SPANISH REACTION:IN 2008, when the euro zone debt crisis was still just a storm on the horizon, the Spanish prime minister at the time, José Luis Rodríguez Zapatero, said Spain had "perhaps the most solid financial system in the world".
The country was not a member of the G8, but its banking might, led by the likes of lenders Santander and BBVA, was one of the main arguments Zapatero used to persuade the members of that group of nations to include Spain in future summits.
Four years on, and Spain has had to request a bailout from the European Union, with the country’s once-vaunted financial sector the beneficiary.
The rescue package may not be as all-encompassing as those offered to Greece, Ireland and Portugal, but it is seen as every bit as necessary, due to the vulnerability of the Spanish banks and the size of the sector.
It confirms a dramatic fall from grace for an economy that had for so long been seen as an example to the rest of Europe.
“This rescue isn’t going to help Spanish families, who are the ones suffering, it’s just help for the banks,” says charity worker María Andrade, who points to an unemployment rate of 24.4 per cent. “We’re supposed to be a big economy and yet we have to ask for a bailout. It’s . . . humiliating.”

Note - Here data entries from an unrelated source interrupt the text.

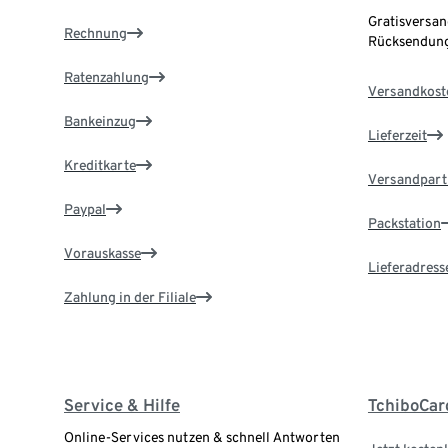
Gratisversan
Rechnung
Rücksendung
Ratenzahlung
Versandkost
Bankeinzug
Lieferzeit
Kreditkarte
Versandpart
Paypal
Packstation
Vorauskasse
Lieferadress
Zahlung in der Filiale
Service & Hilfe
TchiboCar
Online-Services nutzen & schnell Antworten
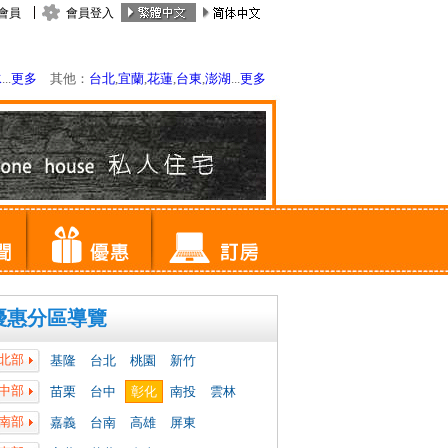
會員
會員登入
水
...
更多
其他：
台北
,
宜蘭
,
花蓮
,
台東
,
澎湖
...
更多
優惠分區導覽
北部
基隆
台北
桃園
新竹
中部
苗栗
台中
彰化
南投
雲林
南部
嘉義
台南
高雄
屏東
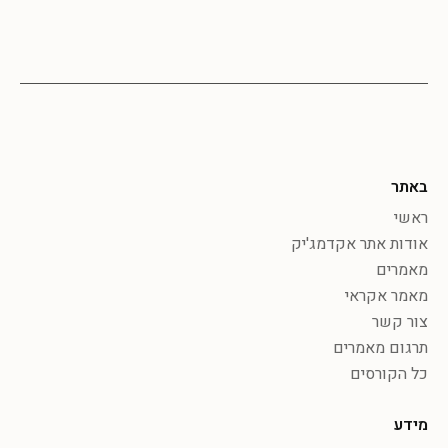
באתר
ראשי
אודות אתר אקדמג'יק
מאמרים
מאמר אקראי
צור קשר
תרגום מאמרים
כל הקורסים
מידע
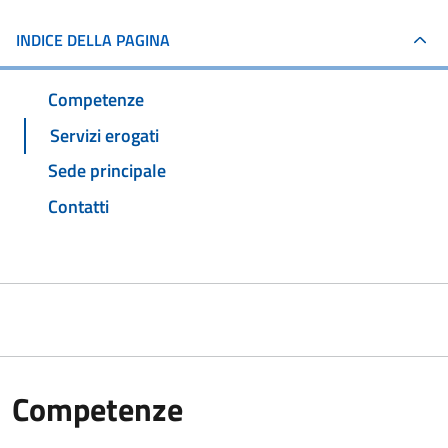
INDICE DELLA PAGINA
Competenze
Servizi erogati
Sede principale
Contatti
Competenze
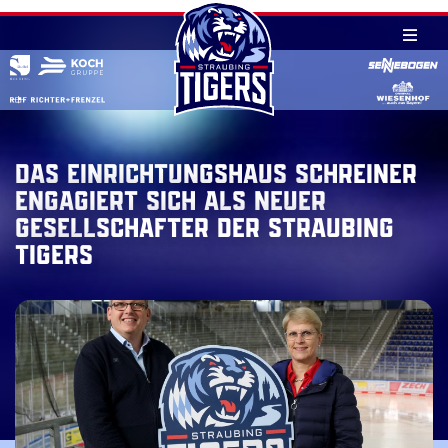
Skip
to
content
Das Einrichtungshaus Schreiner
engagiert sich als neuer
Gesellschafter der Straubing
Tigers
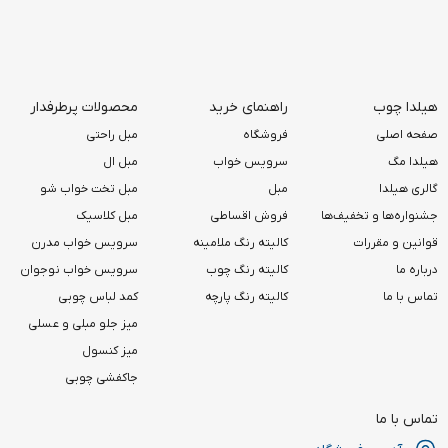
هیلدا چوب
راهنمای خرید
محصولات پرطرفدار
صفحه اصلی
فروشگاه
مبل راحتی
هیلدا مگ
سرویس خواب
مبل ال
گالری هیلدا
مبل
مبل تخت خواب شو
جشنواره‌ها و تخفیف‌ها
فروش اقساطی
مبل کلاسیک
قوانین و مقررات
کالیته رنگ ملامینه
سرویس خواب مدرن
درباره ما
کالیته رنگ چوب
سرویس خواب نوجوان
تماس با ما
کالیته رنگ پارچه
کمد لباس چوبی
میز جلو مبلی و عسلی
میز کنسول
جاکفشی چوبی
تماس با ما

Economist David Gomez of Rey Juan Carlos University believes Spain should not be embarrassed about its banking problems, particularly the bad assets on lenders’ books. He points out that many other European countries have had to inject funds into their banks to stop them from going under.
“The problem in Spain,” he says, “is it’s been very late.”
The struggling financial sector – particularly the woes of nationalised lender Bankia – is a major reason why Spaniards have watched as their country has been buffeted by the international markets in recent weeks, despite an aggressive programme of austerity and reforms by the government of Spanish prime minister Mariano Rajoy.
A poll by Metroscopia, just days before the bailout was confirmed, showed that 64 per cent of people expected an EU rescue.
For some, the announcement came as a relief. “As far as I was concerned, Spain already belonged to the group of countries that have been bailed out,” says Pedro Antequera, who sells vehicle parts. “Every morning recently we’ve been waking up to bad news about the country’s risk premium.
“The fact the bailout has finally been confirmed makes me think ‘thank goodness, maybe now all this uncertainty will stop’.”
The crisis has brought an abrupt halt to three decades of economic modernisation in Spain. The most recent boom, which started under the government of José María Aznar in the late 1990s, is blamed by many for laying the foundations of the banking debacle by encouraging a property bubble.
The troubles continued to brew as Zapatero also refused to cool an overheated real-estate sector. His policy of denying the seriousness of the crisis and maintaining social spending only changed in the spring of 2010, when he performed a dramatic turnaround at the behest of EU authorities.
“The truth is, the Spanish economy has been the subject of intervention for months,” says right-wing commentator Fernando González Urbaneja.
He was summing up the feelings of many across the political spectrum in Spain, who feel their economy, once the toast of Europe, has lost both sovereignty to Brussels and prestige.